Global Multi-Threaded Instruction Scheduling [abstract] (IEEE Xplore, PDF)
Guilherme Ottoni and David I. August
Proceedings of the 40th IEEE/ACM International Symposium on
Microarchitecture (MICRO), December 2007.
Recently, the microprocessor industry has moved toward chip
multiprocessor (CMP) designs as a means of utilizing the increasing
transistor counts in the face of physical and micro-architectural
limitations. Despite this move, CMPs do not directly improve the
performance of single-threaded codes, a characteristic of most
applications. In order to support parallelization of general-purpose
applications, computer architects have proposed CMPs with light-weight
scalar communication mechanisms. Despite such support, most existing
compiler multi-threading techniques have generally demonstrated little
effectiveness in extracting parallelism from non-scientific
applications. The main reason for this is that such techniques are
mostly restricted to extracting parallelism within straight-line
regions of code.
In this paper, we first propose a framework that enables global
multi-threaded instruction scheduling in general. We then describe
GREMIO, a scheduler built using this framework. GREMIO operates at a
global scope, at the procedure level, and uses control dependence
analysis to extract non-speculative thread-level parallelism from
sequential codes.

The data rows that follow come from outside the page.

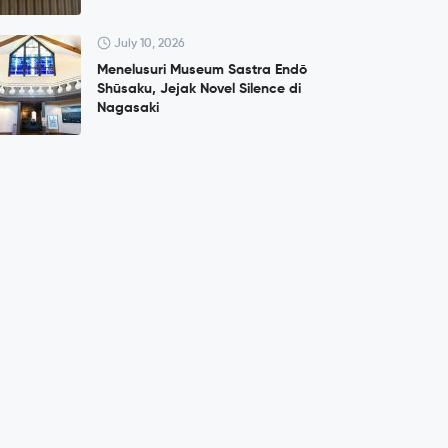
July 10, 2026
Menelusuri Museum Sastra Endō
Shūsaku, Jejak Novel Silence di
Nagasaki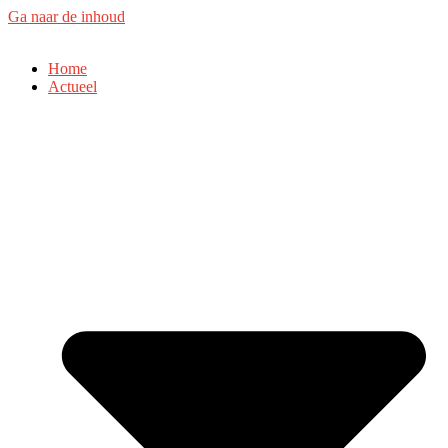
Ga naar de inhoud
Home
Actueel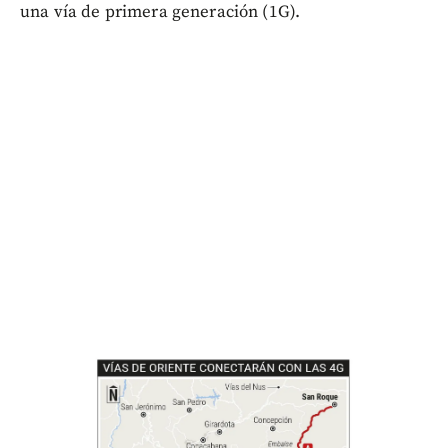
una vía de primera generación (1G).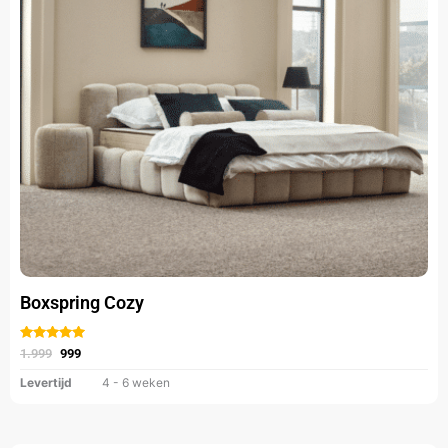
optie
kan
gekozen
worden
op
de
productpagina
Boxspring Cozy
Gewaardeerd
uit 5
1.999
999
Levertijd
4 - 6 weken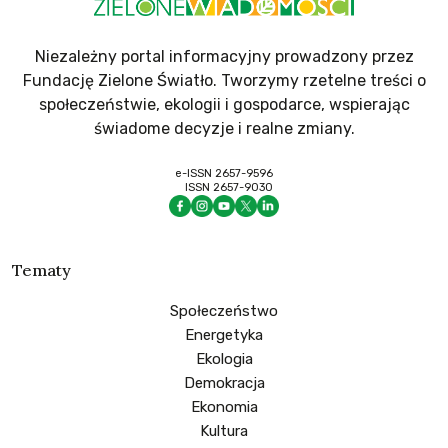
Niezależny portal informacyjny prowadzony przez
Fundację Zielone Światło. Tworzymy rzetelne treści o
społeczeństwie, ekologii i gospodarce, wspierając
świadome decyzje i realne zmiany.
e-ISSN 2657-9596
ISSN 2657-9030
Tematy
Społeczeństwo
Energetyka
Ekologia
Demokracja
Ekonomia
Kultura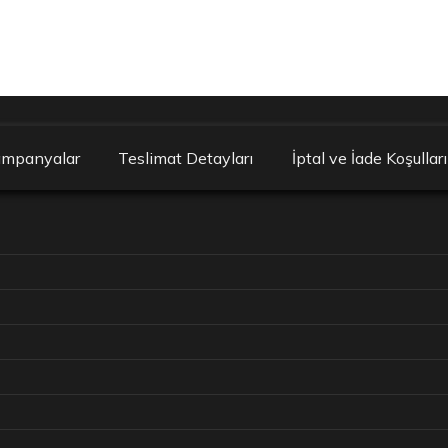
ampanyalar
Teslimat Detayları
İptal ve İade Koşulları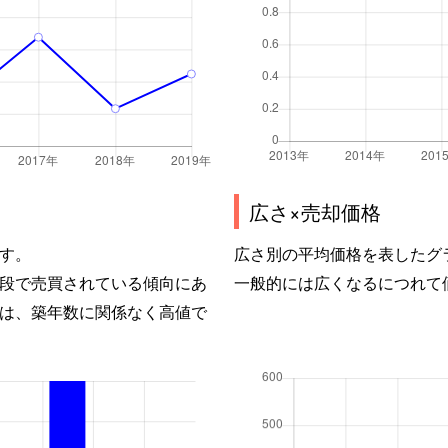
広さ×売却価格
す。
広さ別の平均価格を表したグ
段で売買されている傾向にあ
一般的には広くなるにつれて
は、築年数に関係なく高値で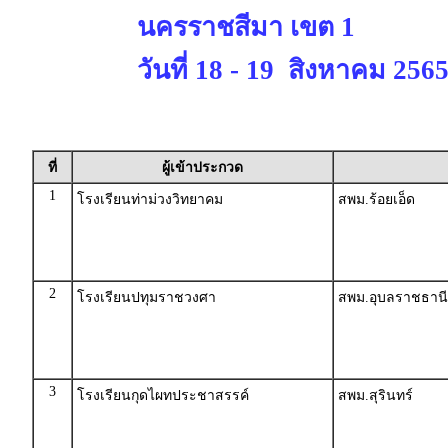
นครราชสีมา เขต 1
วันที่ 18 - 19 สิงหาคม 256
ที่
ผู้เข้าประกวด
1
โรงเรียนท่าม่วงวิทยาคม
สพม.ร้อยเอ็ด
2
โรงเรียนปทุมราชวงศา
สพม.อุบลราชธานี
3
โรงเรียนกุดไผทประชาสรรค์
สพม.สุรินทร์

Using a fully automatic compiler implementation of
GREMIO and a validated processor model, this paper demonstrates gains
for a dual-core CMP model running a variety of codes. Our experiments
demonstrate the advantage of exploiting global scheduling for
multi-threaded architectures, and present gains in a detailed
comparison with the Decoupled Software Pipelining (DSWP)
multi-threading technique. Furthermore, our experiments show that
adding GREMIO to a compiler with DSWP improves the average speedup
from 16.5% to 32.8% for important benchmark functions when utilizing
two cores, indicating the importance of this technique in making
compilers extract threads effectively.